== Polecenie ==
Przedstaw w postaci listy JSON fragment wpisów od wiersza zawierającego „Контактная информация” do wiersza zawierającego „вышел в ФНЛ”, łącznie z oboma tymi wierszami. Każdy wiersz zapisz jako osobny łańcuch znaków, a puste wiersze pomiń.

== Dane ==
........

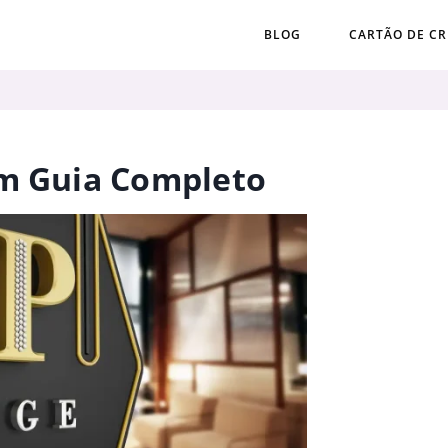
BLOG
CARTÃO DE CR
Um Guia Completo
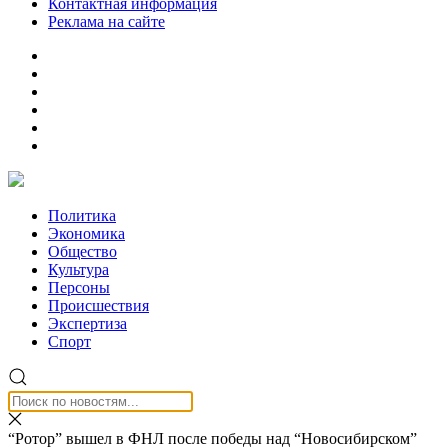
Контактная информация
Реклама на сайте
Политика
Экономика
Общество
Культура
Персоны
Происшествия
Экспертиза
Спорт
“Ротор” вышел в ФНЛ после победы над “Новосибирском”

........

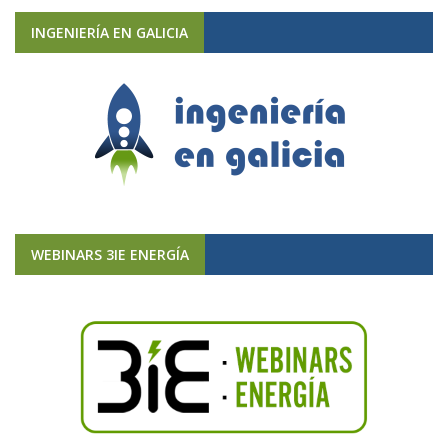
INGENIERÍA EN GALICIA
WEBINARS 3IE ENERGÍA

........

== Odpowiedź ==
[
  "Контактная информация",
  "Реклама на сайте",
  "Политика",
  "Экономика",
  "Общество",
  "Культура",
  "Персоны",
  "Происшествия",
  "Экспертиза",
  "Спорт",
  "“Ротор” вышел в ФНЛ после победы над “Новосибирском”"
]